::: RECORDED INFORMATION
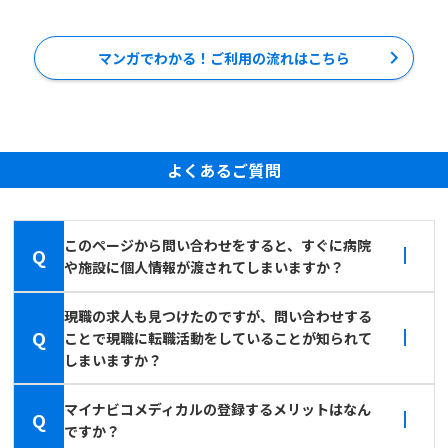
マンガでわかる！ご利用の流れはこちら
よくあるご質問
このページから問い合わせをすると、すぐに病院
Q
や施設に個人情報が渡されてしまいますか？
現職の求人も見つけたのですが、問い合わせする
Q
ことで現職に転職活動をしていることが知られて
しまいますか？
マイナビコメディカルの登録するメリットはなん
Q
ですか？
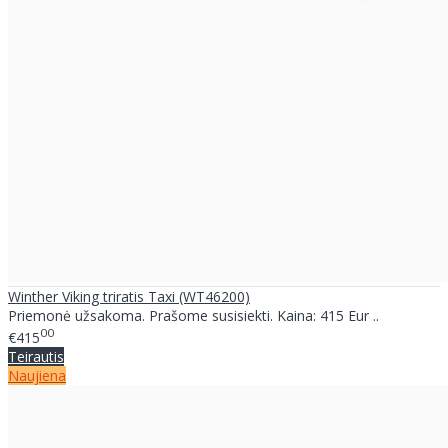
Winther Viking triratis Taxi (WT46200)
Priemonė užsakoma. Prašome susisiekti. Kaina: 415 Eur ..
00
€415
Teirautis
Naujiena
::::::
Copy out all the entries exactly. Images stay out of the copy.

_EXERCISE RESPONSE_
マンガでわかる！ご利用の流れはこちら
よくあるご質問
このページから問い合わせをすると、すぐに病院
Q
や施設に個人情報が渡されてしまいますか？
現職の求人も見つけたのですが、問い合わせする
Q
ことで現職に転職活動をしていることが知られて
しまいますか？
マイナビコメディカルの登録するメリットはなん
Q
ですか？
Winther Viking triratis Taxi (WT46200)
Priemonė užsakoma. Prašome susisiekti. Kaina: 415 Eur ..
00
€415
Teirautis
Naujiena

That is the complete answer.